Clusters of regularly interspaced short palindromic repeats, commonly known as CRISPR, is a simple yet formidable implement allowing researchers to effectively edit genomes. Some of its potential applications include treatment and prevention of diseases, amelioration of genetic defects, and removal of certain gene types. The CRISPR/Cas9 technology can be deconstructed into four components (CRISPR, spacer, crRNA, and Cas9), each serving its own purpose. The CRISPR is a unique sequence of deoxyribonucleic acids (DNA) consisting of two distinct attributes: recurrent nucleotide progressions and spacers, which are short-variable sequences interspersed between nucleotides [1]. These spacers are derived from the DNA of viruses that have previously attacked the host CRISPR [2]. Once the CRISPR has been fashioned and the virus attacks again, the CRISPR is transcribed and processed into crRNA. The crRNA integrates with a secondary RNA string, the trans-activating crRNA, to provide the Cas9 enzyme with a passage to its target site, where the Cas9 enzyme will then execute what is recognized as a double-stranded break to remove the superfluous module of the genome sequence. One theory as to why CRISPR/Cas9 technology is so attractive compared to other genome editing techniques to researchers and consumers alike is its meticulous accuracy and efficiency in deriving results. It is predicted that the rationale behind this lies in the technology’s prototype adjacent motifs or PAMs. These PAMs serve as a tag, sitting adjacent to the Cas9 enzyme’s target site.
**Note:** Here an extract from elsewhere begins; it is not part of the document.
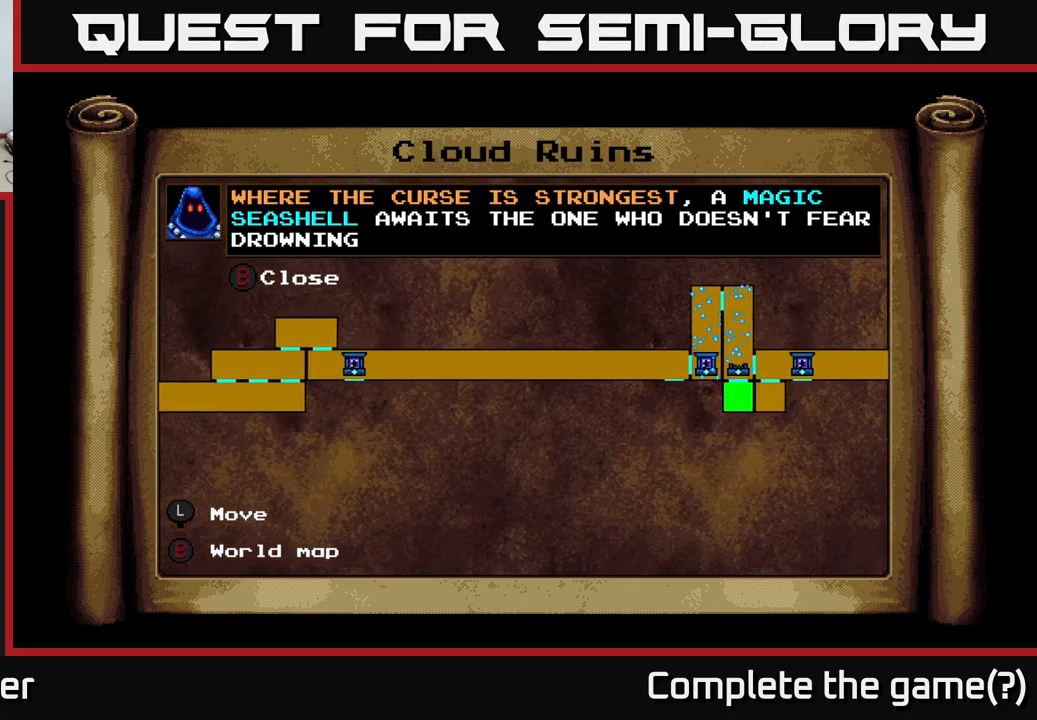
{"buttons": ["DPAD_LEFT"], "left_stick": "center", "right_stick": "center", "events": [[233, "DPAD_UP", "down"], [383, "DPAD_UP", "up"]]}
Should there be no PAM next to the target site, the Cas9 enzyme will avoid “cutting” the particular genome sequence [1]. Once the cut has been finalized, programmed DNA may take its place.

Why CRISPR: A Deeper Understanding

Over the past decade, four major classes of engineered nucleases have been used for genome editing: meganucleases, zinc-finger nucleases (ZFN), transcription activator-like effector nucleases (TALEN), and CRISPR [6.] Meganucleases are endonucleases that can recognize extended DNA progressions of 14-40 bp via extensive non-modular protein-DNA connectors, but their target specifications have proven to be difficult to re-engineer [6]. Both ZFNs and TALENs are “fusions between arrays of ZF or TALE DNA-binding domains and the non-specific, dimerization-dependent FokI nuclease domain” [6]. Put simply, these three classes of nucleases all rely exclusively on protein-DNA connections to recognize their target sites.

In contrast, the CRISPR/Cas9 endonuclease relies on RNA strands to guide the Cas9 protein to its target site. This process allows researchers to easily modify and reprogram gene sequences. Additionally, due to the Cas9 enzyme’s complex nature of being intersected with a secondary RNA string, it can be re-engineered to recognize a target site based off of a protospacer and a PAM progression [5]. The PAM progression serves as a mediator, ensuring the Cas9 enzyme does not lacerate a necessary fibril of the DNA sequence. Thus, engineers can easily facilitate gene modification by simply editing the composition of the RNA strand conjoined with the Cas9 enzyme. They are not to worry about accidentally fabricating unwanted modifications to the RNA progression because the Cas9 enzyme will not act on it should a PAM not be present. These distinctive aspects of the CRISPR/Cas9 technology promote accuracy by minimizing off-site targeting by the Cas9 enzyme, leaving little to no space for error. Despite the expeditious advances in the field of genetic engineering/modification, bioethical questions are still raised regarding human trials.

Bioethical Concerns

Currently, the majority of all genome editing technologies are being tested in the interest of treatment and prevention of human disease. Genome editing shows considerable promise in treating and preventing both single-gene diseases such as muscular dystrophy and sickle cell disease and more complex disorders such as cancers and human immunodeficiency virus (HIV) [4]. A significant amount of research conducted on genome editing directly affects somatic cells (cells that are not egg and sperm cells). However, at the alarming pace that this field of study is evolving, there is no doubt that gene alteration technology to edit germline cells (egg and sperm cells) will be readily available soon, which is where bioethical challenges are raised. The ability to edit germline cells will enable consumers to enhance normal human characteristics, such as height or intelligence. It will also allow consumers to edit their offspring’s appearance [4].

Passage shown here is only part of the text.